Constantine Dabbagh told a Wellington audience on August 12 that the Palestinians in Gaza are a peace-loving people who are living in a huge prison, in miserable conditions with only six hours of electricity a day.
Children go to school for up to three hours a day and many are lucky if they can write their names when they leave.
Constantine says health services are provided free of charge but are struggling to keep up with demand. Three family health centres serve around 150-thousand people.
A Christian Palestinian born in Jerusalem in 1938, Constantine fled Haifa with his family as refugees to the Gaza Strip when he was a child. He now works as executive secretary, of the Department of Service to Palestinian Refugees, Middle East Council of Churches.
He directs the provision of healthcare, education and community services which care for the predominantly Muslim population of Gaza. In particular, the services focus on mothers and babies, vocational education and the provision of psychosocial health services to an increasingly traumatised population.
During the Israeli Defence Forces action in Gaza in January last year, an Israeli rocket destroyed the major health clinic and central office of the Middle Eastern Council of Churches which remain in ruins as a direct result of the blockade of Gaza. No building materials are allowed to enter, and the reuse of rubble is the only source for reconstruction. Israel has rejected the offer of a volunteer Australian work team to rebuild the clinic and denied the necessary entry visas.
Constantine says under the Israeli blockade, only wheat flour and dairy milk are allowed in. ‘This has caused a high rate of unemployment – more than 60 percent. Poverty has risen to over 80 percent. People are dependent on humanitarian aid.’
Under the new conditions of the siege and with the high unemployment rate, development cannot continue.
‘We need to see how we can promote the right of the Palestinians to peace and justice. We want peace – a just peace – and self-determination.’
Constantine says the Palestinians want to see established a Palestinian state within borders that were agreed in 1967. But after 17 years of negotiation nothing has been achieved.
‘We don’t want to wait until all the land has been expropriated.’
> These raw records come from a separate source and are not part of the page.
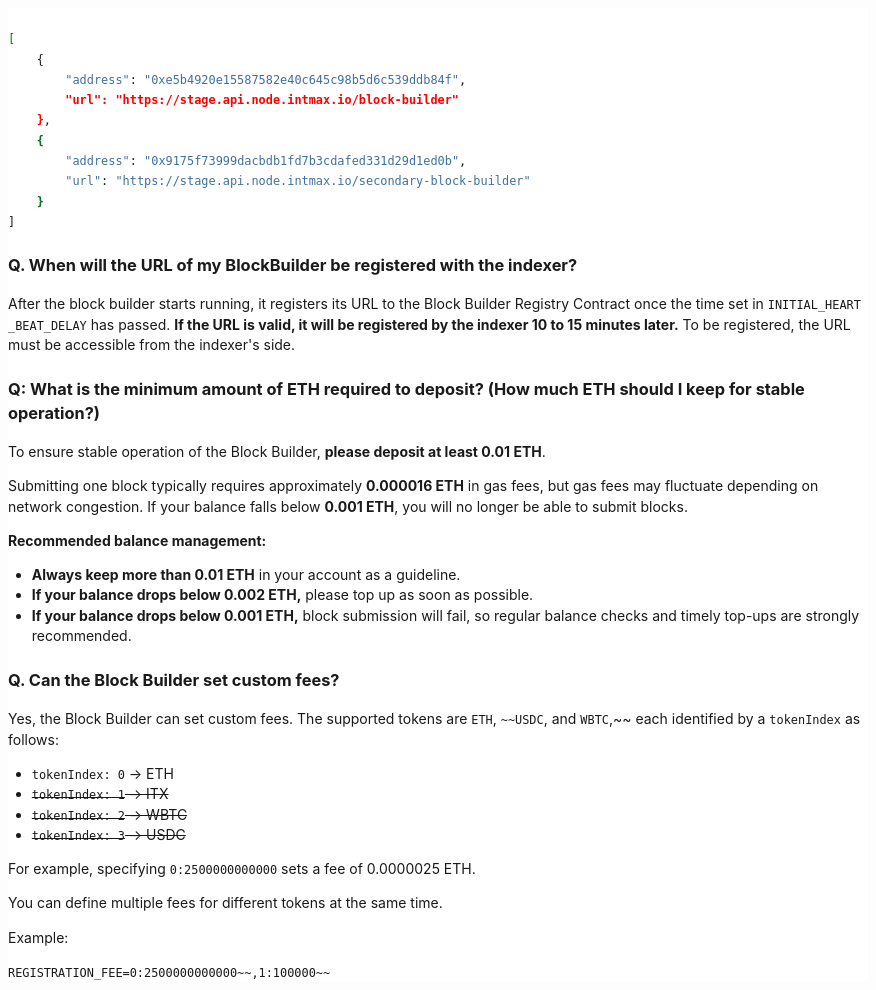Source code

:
 ```bash

[
    {
        "address": "0xe5b4920e15587582e40c645c98b5d6c539ddb84f",
        "url": "https://stage.api.node.intmax.io/block-builder"
    },
    {
        "address": "0x9175f73999dacbdb1fd7b3cdafed331d29d1ed0b",
        "url": "https://stage.api.node.intmax.io/secondary-block-builder"
    }
]
```

### Q. When will the URL of my BlockBuilder be registered with the indexer?

After the block builder starts running, it registers its URL to the Block Builder Registry Contract once the time set in `INITIAL_HEART_BEAT_DELAY` has passed.
**If the URL is valid, it will be registered by the indexer 10 to 15 minutes later.**
To be registered, the URL must be accessible from the indexer's side.

### Q: What is the minimum amount of ETH required to deposit? (How much ETH should I keep for stable operation?)

To ensure stable operation of the Block Builder, **please deposit at least 0.01 ETH**.

Submitting one block typically requires approximately **0.000016 ETH** in gas fees, but gas fees may fluctuate depending on network congestion. If your balance falls below **0.001 ETH**, you will no longer be able to submit blocks.

**Recommended balance management:**

- **Always keep more than 0.01 ETH** in your account as a guideline.
- **If your balance drops below 0.002 ETH,** please top up as soon as possible.
- **If your balance drops below 0.001 ETH,** block submission will fail, so regular balance checks and timely top-ups are strongly recommended.

### Q. Can the Block Builder set custom fees?

Yes, the Block Builder can set custom fees. The supported tokens are `ETH`, `~~USDC`, and `WBTC`,~~ each identified by a `tokenIndex` as follows:

- `tokenIndex: 0` → ETH
- ~~`tokenIndex: 1` → ITX~~
- ~~`tokenIndex: 2` → WBTC~~
- ~~`tokenIndex: 3` → USDC~~

For example, specifying `0:2500000000000` sets a fee of 0.0000025 ETH.

You can define multiple fees for different tokens at the same time.

Example:

`REGISTRATION_FEE=0:2500000000000~~,1:100000~~`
He wonders why it has been possible through international pressure to abolish the apartheid regime in South Africa but not to achieve a peaceful settlement between Israel and the Palestinians.
‘We want to be good neighbours to Israel, to complement each other. We don’t want to continue under this state of violence. It doesn’t help anyone.’
Almost half the population of Gaza is under 16 years.
‘We want to see that the children of the country are safe. They are the treasure of the nations. They should be safe but they are being killed psychologically. Only six hours of electricity a day.